How many times you reload your brass before tossing it?

Figures vary widely...


----------



## mactex (Jan 23, 2007)

Figures vary based on a number of things like:
1. Caliber
2. Heavy or light loads (powder, seating depth, etc)
3. Quality of the initial brass
4. Fit of the case in the gun's chamber

I load .380s and 9mm with light loads. So far, I've not thrown away any of the brass I started with well over 2 years ago. Many cases have been reloaded over 10 times so far.


----------



## gmaske (Jan 7, 2008)

I've read were some guys won't load a case twice with a hot load. Others just keep loading them till they split. I've loaded some .357 cases with near max loads over a dozen times and only lost two shells. As you know I've just got back in to reloading and I still have those old shells which I plan to use. The splits I've had were at the mouth of the shell and less that an eighth of an inch. We are talking pistol pressures and while high they are nothing compaired to say a 7mm Winchester magnum. If a case fails in a revolver I don't think it would be a real big deal. So I say shoot them till they wear out.


----------



## Anarius (Mar 8, 2008)

I reload'em until they are out of spec, bent, or cracked.

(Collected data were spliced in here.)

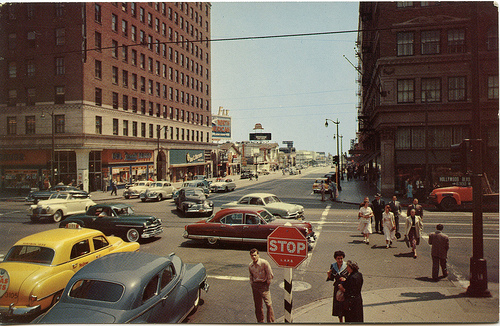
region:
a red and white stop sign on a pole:
[267, 225, 308, 324]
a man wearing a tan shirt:
[247, 248, 276, 322]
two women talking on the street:
[326, 249, 363, 322]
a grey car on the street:
[28, 251, 210, 323]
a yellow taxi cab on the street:
[1, 221, 140, 316]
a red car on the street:
[183, 208, 315, 245]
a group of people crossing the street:
[356, 192, 450, 280]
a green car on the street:
[60, 202, 162, 242]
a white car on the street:
[28, 187, 95, 222]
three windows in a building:
[393, 28, 468, 56]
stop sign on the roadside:
[267, 225, 308, 324]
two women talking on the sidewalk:
[326, 250, 363, 324]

That being said, 90% of my time reloading is spent on brass prep!


----------



## Baldy (Jun 21, 2006)

I inspect my brass very close and shoot them till they split. Most all my loads are under max spec for all calibers. Throw out maybe two or three per thousand is about all. I loose more than I throw out.


----------



## TOF (Sep 7, 2006)

I haven't thrown any away yet except what I damage by stepping on them or similar actions. I picked up a couple of other peoples brass that was split but not mine. I have at least 8 cycles on .40 and 9MM brass.

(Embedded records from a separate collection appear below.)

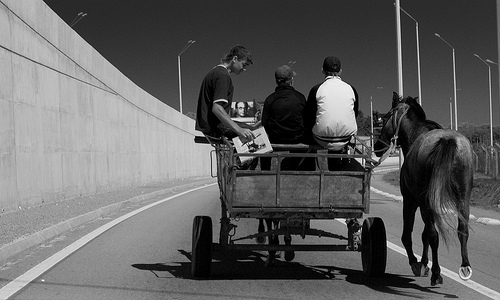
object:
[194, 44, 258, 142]
people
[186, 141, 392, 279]
wagon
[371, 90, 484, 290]
horse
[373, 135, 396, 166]
rope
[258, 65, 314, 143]
man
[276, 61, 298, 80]
cap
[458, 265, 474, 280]
horse shoe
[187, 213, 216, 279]
wheel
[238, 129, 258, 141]
hand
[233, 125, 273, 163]
magazine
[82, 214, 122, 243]
line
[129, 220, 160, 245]
street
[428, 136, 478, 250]
tail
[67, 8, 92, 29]
street light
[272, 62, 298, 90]
head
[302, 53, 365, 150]
man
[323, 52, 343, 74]
cap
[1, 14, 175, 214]
wall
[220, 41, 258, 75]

When I start finding a few bad ones I will trash what I have and start over with a fresh batch of once fired.

A friend of mine, yes I do have a couple, picks up a hand full and rattles them in his hand. He can hear a split case. I lost my hearing 10,000 rounds or so back and can't do it.

:smt1099


----------



## benzuncle (Aug 29, 2007)

I was loading some .380 yesterday (I loaded a couple hundred rounds as payment to the person that gave me 1000 rounds of used .380 brass). I felt something in the handle that felt "different" when I was knocking out the old primer. Upon inspection, the casing was cracked. That's the first casing I've come across that was unusable except, as TOF mentioned, the stepped-on ones.


----------